We Can’t Let Fear Stop Us
So, here I am writing. Just for the record, it is so intimidating that every single one of these women leaders are writers because writing is not my strong suit. But if there is something I’ve learned over the past couple of years, it’s this:
We can’t let fear stop us.
I travel the world and listen to women tell their stories. Though I now realize what a blessing this is, it took me a while to understand how to connect. In the beginning, I would sit down with a woman I didn’t know and ask about her life, but often the conversation would remain on the surface. I couldn’t connect until I was able to step out and be the first one to be vulnerable. It allowed trust to be built. One woman opened up about her brother being killed after I shared with her about my own father’s death. A woman in Haiti, in tears, told me that nobody had ever listened to her story before. In those moments when the camera is down we are able to talk heart to heart. Each of them wanted to know me before they could trust me – trust that I wouldn’t misinterpret their stories, trust that I would be a true advocate for them and trust that I wouldn’t judge them for what they shared.
I’m imagining myself at a gathering in a room full of women I’ve never met before – all gorgeous, talented and accomplished. You know what I want to do in this scenario? I want to crawl into a hole. I’ve actually done this before at a conference. I try to be bold and have lots of conversations and then I crawl back into my hotel room.
I feel like I put on a mask sometimes when I’m surrounded by incredible women.
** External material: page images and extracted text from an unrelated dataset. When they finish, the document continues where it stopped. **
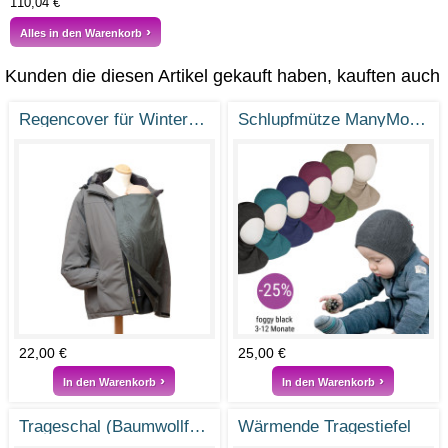
110,04 €
Alles in den Warenkorb
Kunden die diesen Artikel gekauft haben, kauften auch
Regencover für Winter- und Sonnenkumja
Schlupfmütze ManyMonths aus Merinowolle
22,00 €
25,00 €
In den Warenkorb
In den Warenkorb
Trageschal (Baumwollfleece)
Wärmende Tragestiefel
You may or may not relate to this. Sometimes it’s intentional, sometimes it’s to protect myself, but most of the time it’s out of fear of being exposed.
Online you see lives that look perfect in every way with adventures, family photos, everyone smiling and everything is perfect ALL THE TIME. I mean, of course nobody ever argues or hurts. I smile all the time, don’t you? I have a feeling you know what I’m talking about.
We protect ourselves from others around us. But what would happen if we went deep with a complete stranger? I’ve done this many times and leave wondering, what on earth does she think of me now that I’ve shared all the junk inside of my heart? Nothing shows me the love of Jesus more than when someone listens and identifies with my hurts and pains.
One of my biggest fears is sharing my heart and then feeling rejected by someone. Why are we so quick to tear apart others before looking at ourselves? We all have baggage. We all have issues. We all have things we wished we could erase from our lives. And if you are anything like me you long for healing, to be embraced, to work through the struggles that beat you down. It is so hard to trust that someone can understand what I’ve been through, what I’m feeling. We need to step into a new way of listening and truly identify with others. We shouldn’t listen and think in the back of our minds, “Well, I wouldn’t do that…” but instead we should get to the place where we can imagine what it would be like to be that woman, to feel what she felt, to be open and vulnerable. What we do in that moment is everything. We can be superficial and walk away or we can empathize with that woman and her need and grow together.
For us to feel safe to share, we’ve got to first extend that grace to others, stop judging each other and open our ears to really listen to the woman standing in front of us. Let’s challenge ourselves to be quick to listen and slow to speak (James 1:19). When we really listen to each other, we provide space to open up. Ladies, hear me, no woman is going to feel safe to share with you if they are feeling even the least bit judged. We’ve got to leave the convicting up to Jesus and walk in love.
Down to the deepest core of my being, I long for a place – real or virtual – that all women can come and be vulnerable with each other, sharing our doubts, fears, failures, pains, triumphs, and struggles and not fear judgment. It’s time that we are REAL with each other. We can’t let fear stop us.